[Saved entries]
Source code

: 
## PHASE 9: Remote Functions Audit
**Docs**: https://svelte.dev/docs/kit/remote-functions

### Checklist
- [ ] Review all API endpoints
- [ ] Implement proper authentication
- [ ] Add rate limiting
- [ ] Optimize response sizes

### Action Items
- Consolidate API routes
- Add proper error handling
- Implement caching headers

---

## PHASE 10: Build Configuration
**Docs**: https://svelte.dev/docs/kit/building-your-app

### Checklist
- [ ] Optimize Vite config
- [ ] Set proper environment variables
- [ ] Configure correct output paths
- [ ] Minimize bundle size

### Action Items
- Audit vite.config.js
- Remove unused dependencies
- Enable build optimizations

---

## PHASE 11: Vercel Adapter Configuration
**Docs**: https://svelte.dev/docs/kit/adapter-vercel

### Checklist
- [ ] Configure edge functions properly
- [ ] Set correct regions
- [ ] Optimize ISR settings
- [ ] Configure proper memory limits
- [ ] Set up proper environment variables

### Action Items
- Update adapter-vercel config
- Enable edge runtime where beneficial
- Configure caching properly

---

WORK REQUEST
Give the number of lines in the records that contain the string "Docs", where case counts. Reply with the number alone.

OUTPUT OF THE TASK
3